Herford Herforder Moschee-Video: Ditib kündigt Konsequenzen an

Die Herforder Gemeinde und der Bundesverband beziehen Stellung. Bürgermeister Tim Kähler spricht von einem Vertrauensverlust

Jobst Lüdeking
14.04.2018 | Stand 14.04.2018, 08:30 Uhr

Herford. Die Herforder Ditib-Gemeinde hat über ihr Vorstandsmitglied Necati Aydin nach einem Gespräch mit Bürgermeister Tim Kähler gestern "personelle Konsequenzen" angekündigt. "Das ist ein No-Go und sollte so nicht passieren", sagte er über die Veranstaltung in der Herforder Moschee, bei der Kinder in Kampfanzügen paradierten. Auch der Vorstand sei "empört", so Aydin weiter. Man wolle künftig eng mit der Stadt zusammenarbeiten und Konzepte entwickeln, kündigte er weiter an. "Wir ziehen nicht einfach einen Schwamm darüber", versprach er. Die Aufführung, in Gedenken an eine Schlacht im Ersten Weltkrieg, sei ein Fehler gewesen.

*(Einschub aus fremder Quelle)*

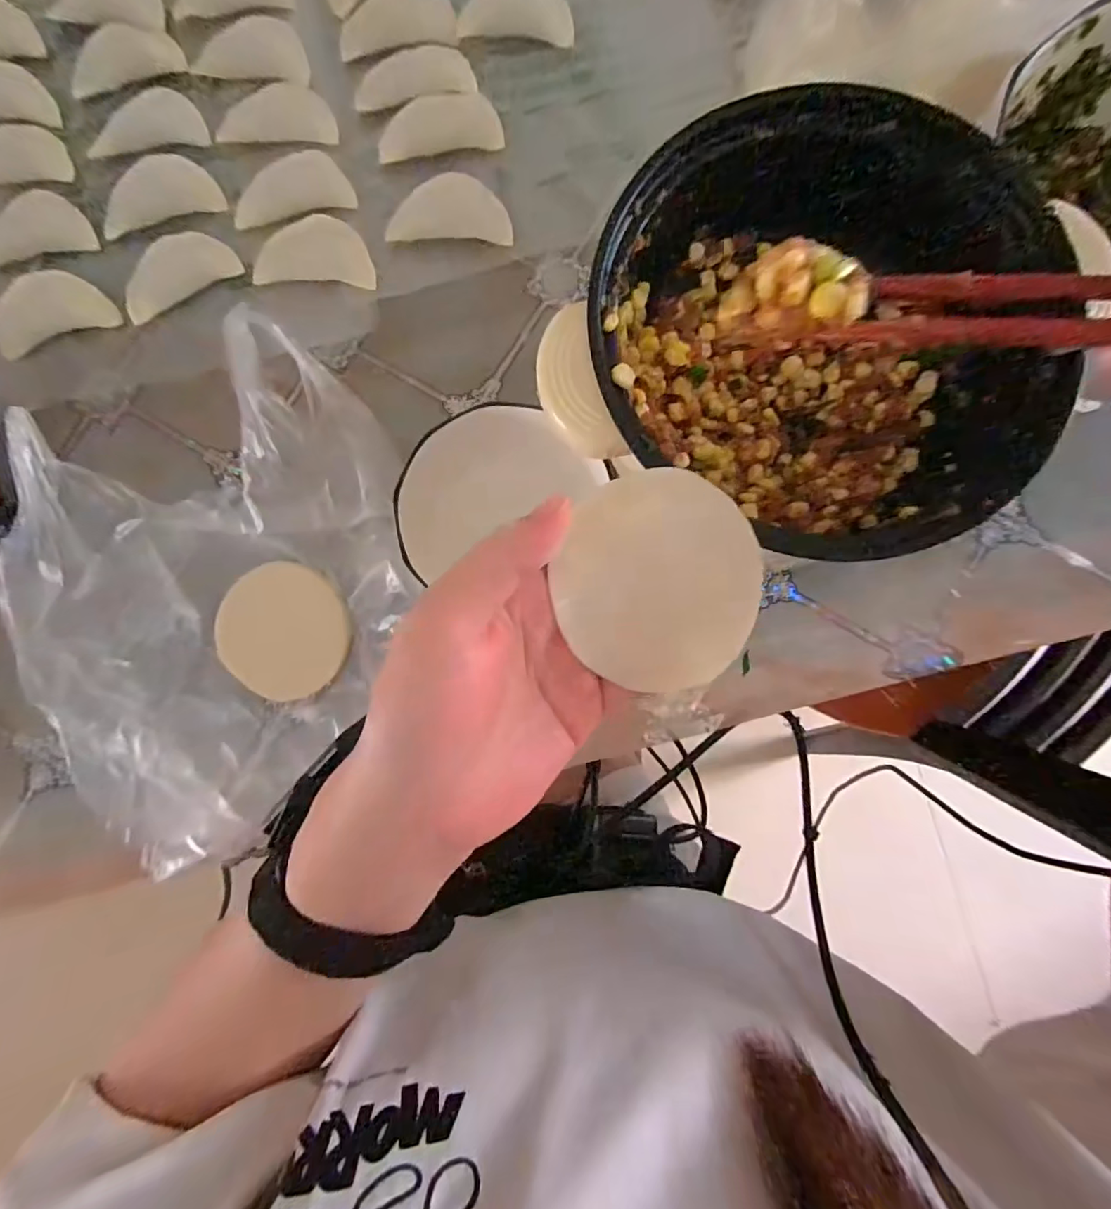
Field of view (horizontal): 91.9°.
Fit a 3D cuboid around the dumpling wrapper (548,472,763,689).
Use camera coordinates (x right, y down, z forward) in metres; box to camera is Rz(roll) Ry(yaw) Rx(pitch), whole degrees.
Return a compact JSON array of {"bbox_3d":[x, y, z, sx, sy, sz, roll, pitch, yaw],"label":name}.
[{"bbox_3d":[0.037,-0.009,0.196,0.071,0.004,0.077,0,88,8],"label":"dumpling wrapper"}]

Inzwischen hat nun der Ditib-Bundesverband in Köln Stellung zu dem Bild- und Videomaterial bezogen, das an die Öffentlichkeit ging. "Als Bundesverband haben wir gegenüber dem Ortsverein Herford unseren Unmut über die Aufführung gezeigt und die Verantwortlichen aufgefordert, zurückzutreten. Nach Mitteilung des Ortsvereins war der inzwischen zurückgetretene Elternbeauftragte verantwortlich für die Aufführung", heißt es in der Stellungnahme.

Bürgermeister Tim Kähler sieht Bringschuld beim Moscheeverein

Die Ratschläge hätten aber nur Empfehlungscharakter. Die Ditib-Dependancen seien eigenständige Vereine. In Herford hätten der lokale Vorstand sowie der Landes- und Bundesverband und die Moscheegemeinde sofort interveniert. "Grundsätzlich lehnt die Ditib die Instrumentalisierung von Kindern für Gewalt und auch Gewaltverherrlichung jeder Art ab und distanziert sich von solchen Handlungen", heißt es weiter.

Bürgermeister Tim Kähler sieht jetzt eine Bringschuld beim Moscheeverein, eine Entschuldigung reiche nicht. "Die Moscheegemeinde muss das verlorene Vertrauen der Herforder Bürger zurückgewinnen. Da erwarte ich jetzt Vorschläge und Ideen von den Verantwortlichen", so Kählers erstes Fazit nach dem rund 45-minütigen Gespräch mit den drei Vorstandsmitgliedern.

In Zusammenhang mit den Aufnahmen in der Ditib-Moschee sind mittlerweile Strafanzeigen von Eltern der Kinder wegen der Veröffentlichung der Bilder bei der Polizei eingegangen. "Es sind neun Anzeigen, die derzeit noch bei der Polizei in Herford liegen", erklärte eine Sprecherin der Bielefelder Polizei. Der dortige Staatsschutz solle den Vorwürfen nachgehen.

NRW-Ministerium schließt Möglichkeit der Kindeswohlgefährdung nicht aus

Im Anschluss an das Gespräch im Herforder Rathaus traf sich Aydin mit den Eltern der Kinder in der Moschee. Das NRW-Familien- und Integrationsministerium hatte die Möglichkeit einer Kindeswohlgefährdung nicht ausgeschlossen. Diese Frage solle aber das Herforder Jugendamt klären. Darüber will Integrationsminister Joachim Stamp (FDP) in einem Schreiben Antworten von Ditib einfordern.

Nach wie vor sorgen die Aufnahmen für Unverständnis und heftige Reaktionen. Die Herforder CDU sprach von einer Parallelgesellschaft. "Die Stadt Herford sollte - bis auf weiteres - die Zusammenarbeit mit der Ditib-Gemeinde einstellen", teilte Thomas Beck, Sprecher der Herforder CDU mit. Ein gänzliches Ende der Zusammenarbeit zwischen Land und Ditib fordert der Landesverband der Linken. So könne die Ditib nicht weitermachen, sagte auch der Herforder Landtagsabgeordneten Stephen Paul (FDP). In einem Brief erwarten die Grünen Bundes-, sowie Landtagsvertreter und der Kreisverband eine Erklärung, wie es zu dieser Inszenierung kommen konnte. Massive Kritik gab es auch von kurdischen und alevitischen Vertretern.